SHORT EXERCISE: Set down the lines of the entries below exactly as they appear, starting with the first line and going on through the line with "December 20, 2008 | Band/Artist: Grabiel". Leave the pictures out of your answer.
—————
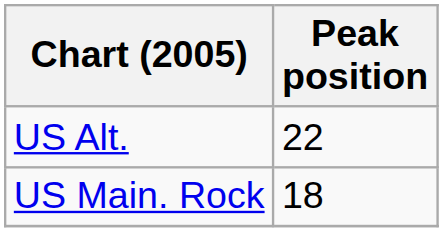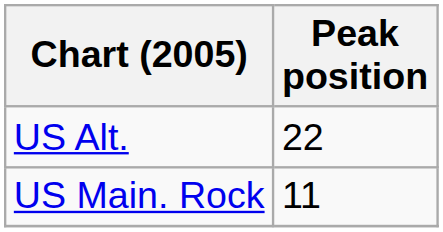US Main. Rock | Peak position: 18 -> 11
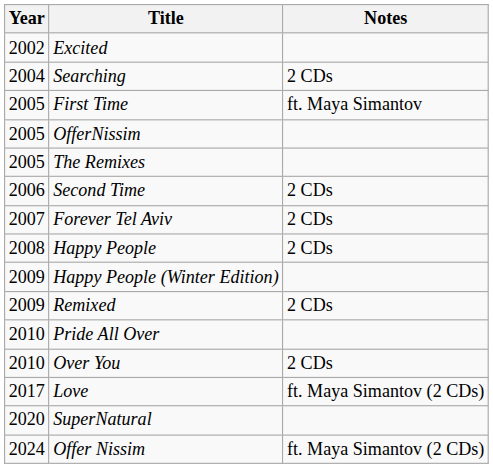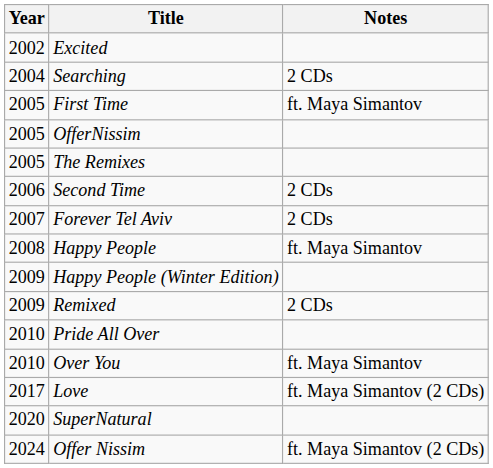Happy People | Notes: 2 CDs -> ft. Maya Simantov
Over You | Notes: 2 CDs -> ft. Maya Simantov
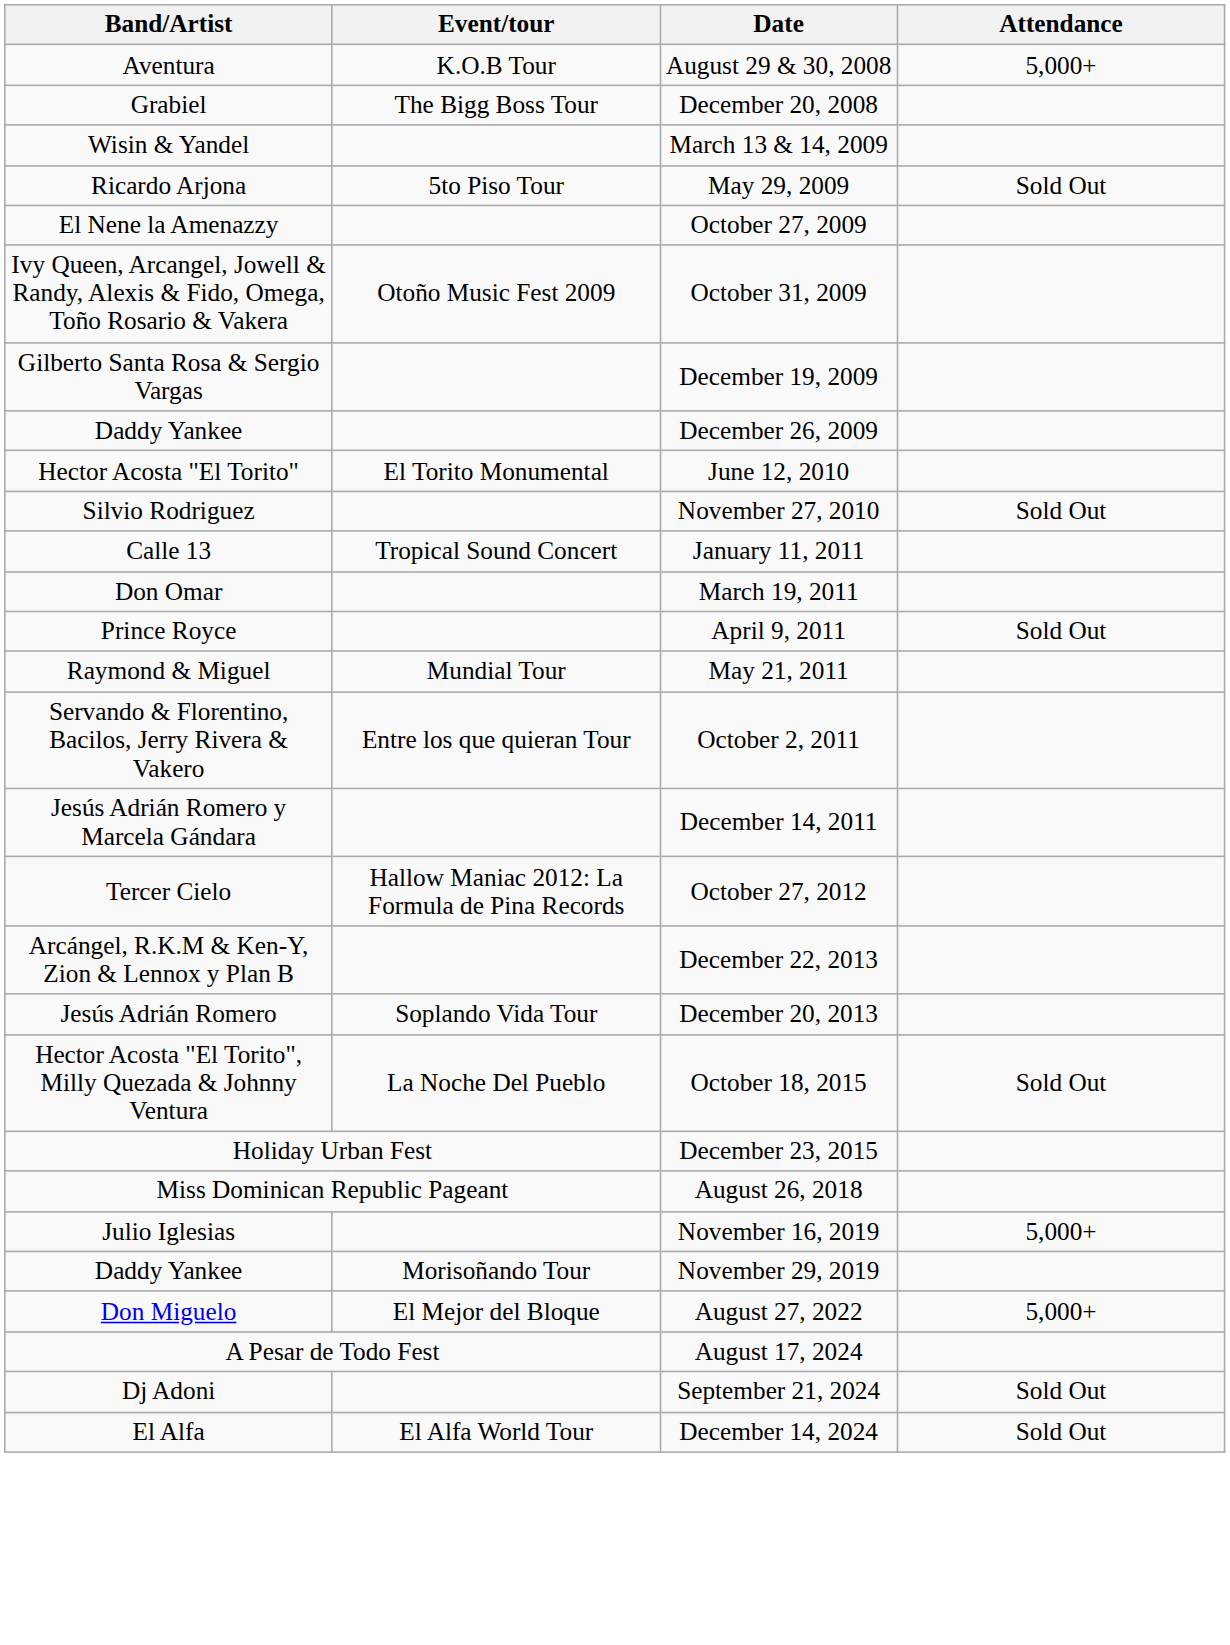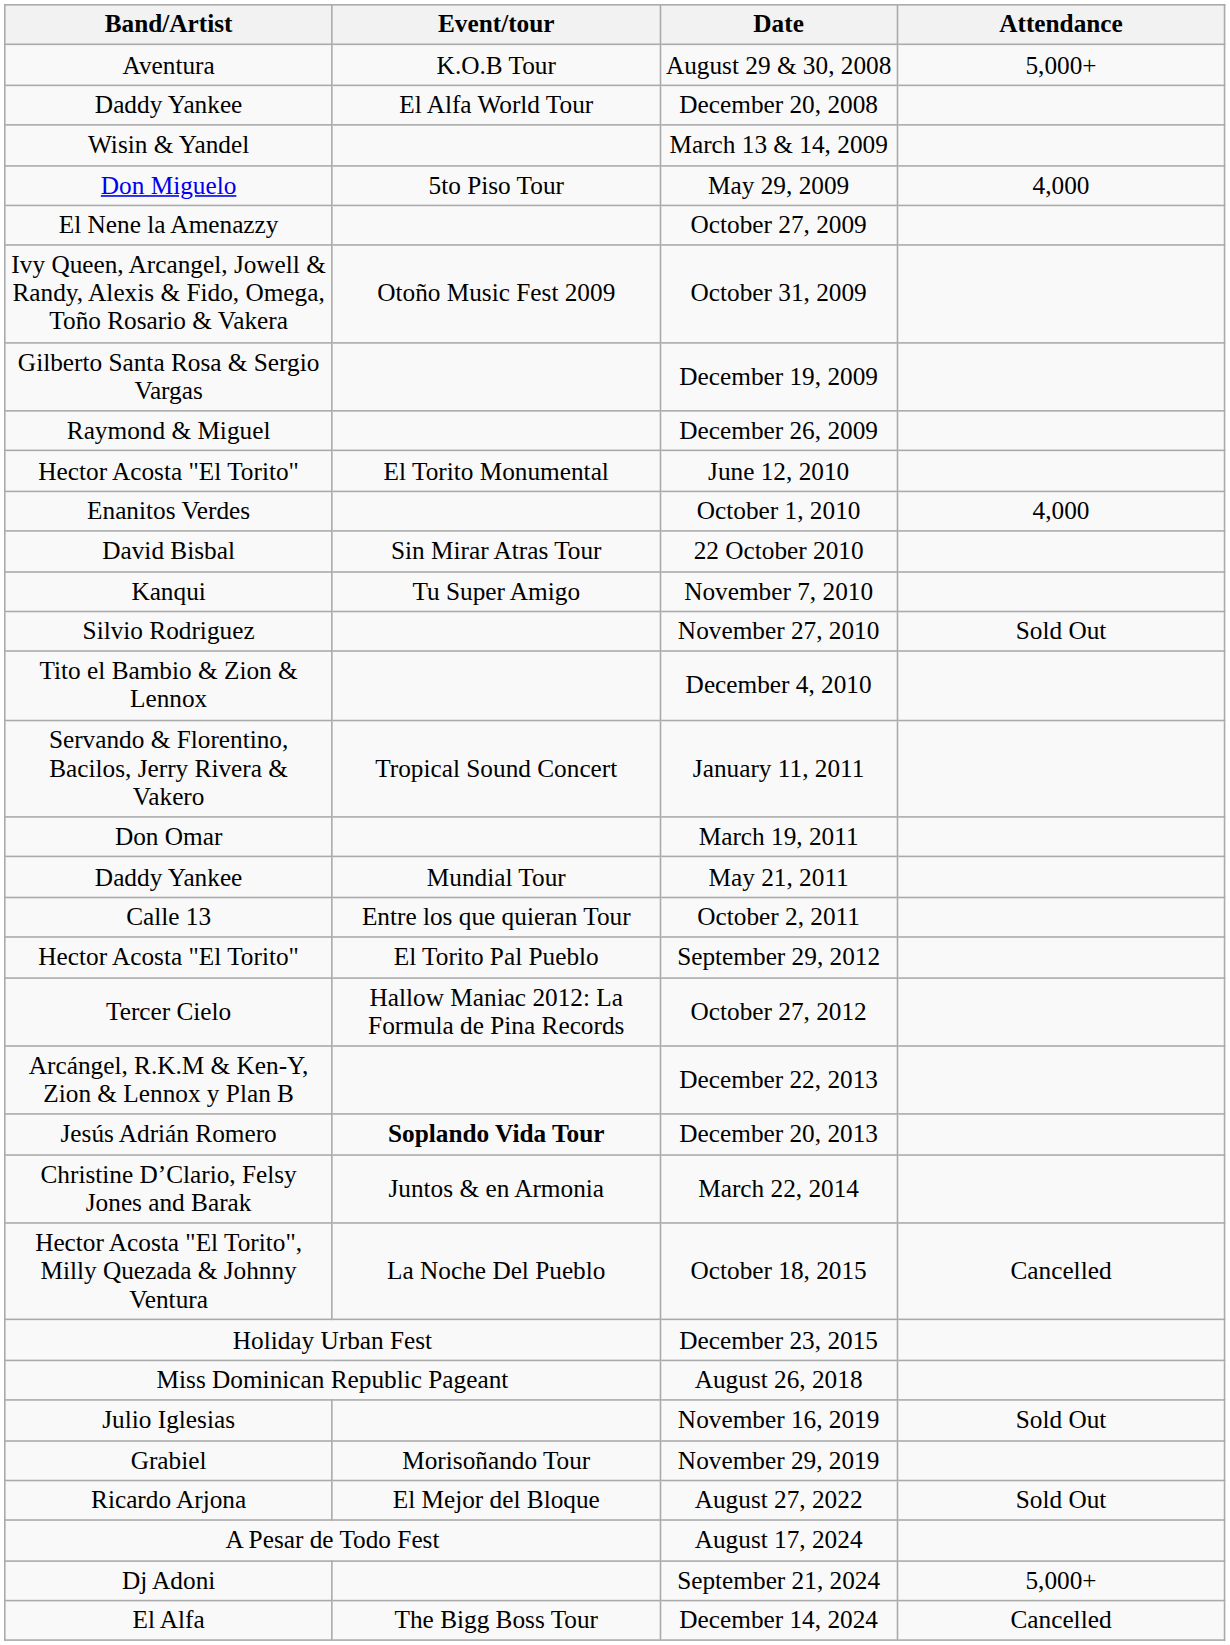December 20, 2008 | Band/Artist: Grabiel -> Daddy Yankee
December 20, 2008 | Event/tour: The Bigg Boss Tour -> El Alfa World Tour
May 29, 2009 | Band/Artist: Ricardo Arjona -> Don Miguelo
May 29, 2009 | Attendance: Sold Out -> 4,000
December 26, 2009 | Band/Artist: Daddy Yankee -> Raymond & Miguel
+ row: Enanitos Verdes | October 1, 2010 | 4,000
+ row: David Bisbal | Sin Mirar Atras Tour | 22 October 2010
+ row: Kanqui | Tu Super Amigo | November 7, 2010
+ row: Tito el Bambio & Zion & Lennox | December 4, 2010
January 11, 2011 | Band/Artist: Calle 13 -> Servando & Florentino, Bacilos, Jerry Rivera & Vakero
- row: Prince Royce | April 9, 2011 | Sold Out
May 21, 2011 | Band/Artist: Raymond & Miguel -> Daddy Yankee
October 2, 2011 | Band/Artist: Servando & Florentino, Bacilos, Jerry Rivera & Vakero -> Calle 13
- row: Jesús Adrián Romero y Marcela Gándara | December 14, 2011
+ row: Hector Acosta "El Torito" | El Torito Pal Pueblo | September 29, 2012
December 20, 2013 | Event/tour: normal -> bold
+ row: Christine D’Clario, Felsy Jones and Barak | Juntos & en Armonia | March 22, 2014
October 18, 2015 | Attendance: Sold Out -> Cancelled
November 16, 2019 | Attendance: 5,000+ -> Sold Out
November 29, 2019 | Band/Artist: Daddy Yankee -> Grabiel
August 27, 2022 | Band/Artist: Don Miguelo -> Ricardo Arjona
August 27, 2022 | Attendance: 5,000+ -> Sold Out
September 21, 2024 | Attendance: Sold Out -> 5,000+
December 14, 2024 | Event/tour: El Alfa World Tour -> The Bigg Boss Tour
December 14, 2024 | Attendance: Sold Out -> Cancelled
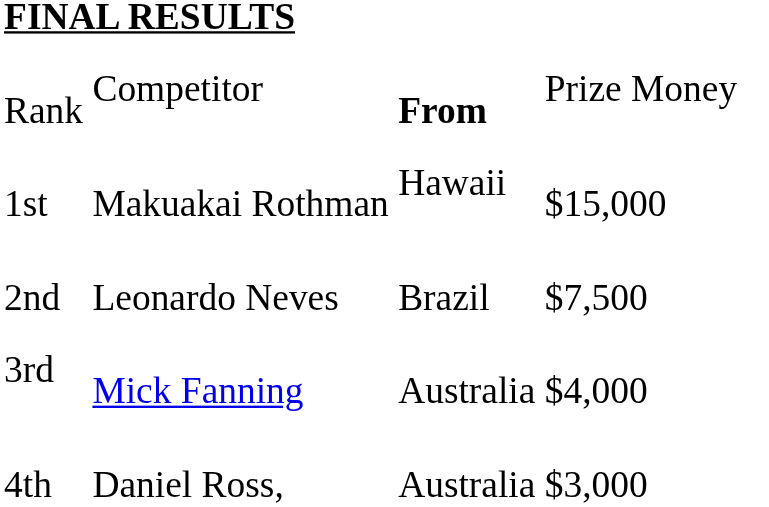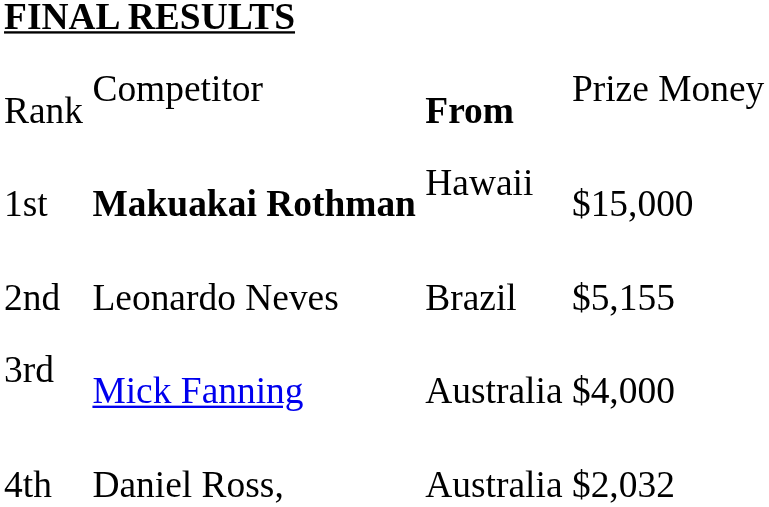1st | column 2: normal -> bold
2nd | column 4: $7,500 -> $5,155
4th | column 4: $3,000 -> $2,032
—————
FINISHED TASK:
US Main. Rock | Peak position: 18 -> 11
Happy People | Notes: 2 CDs -> ft. Maya Simantov
Over You | Notes: 2 CDs -> ft. Maya Simantov
December 20, 2008 | Band/Artist: Grabiel -> Daddy Yankee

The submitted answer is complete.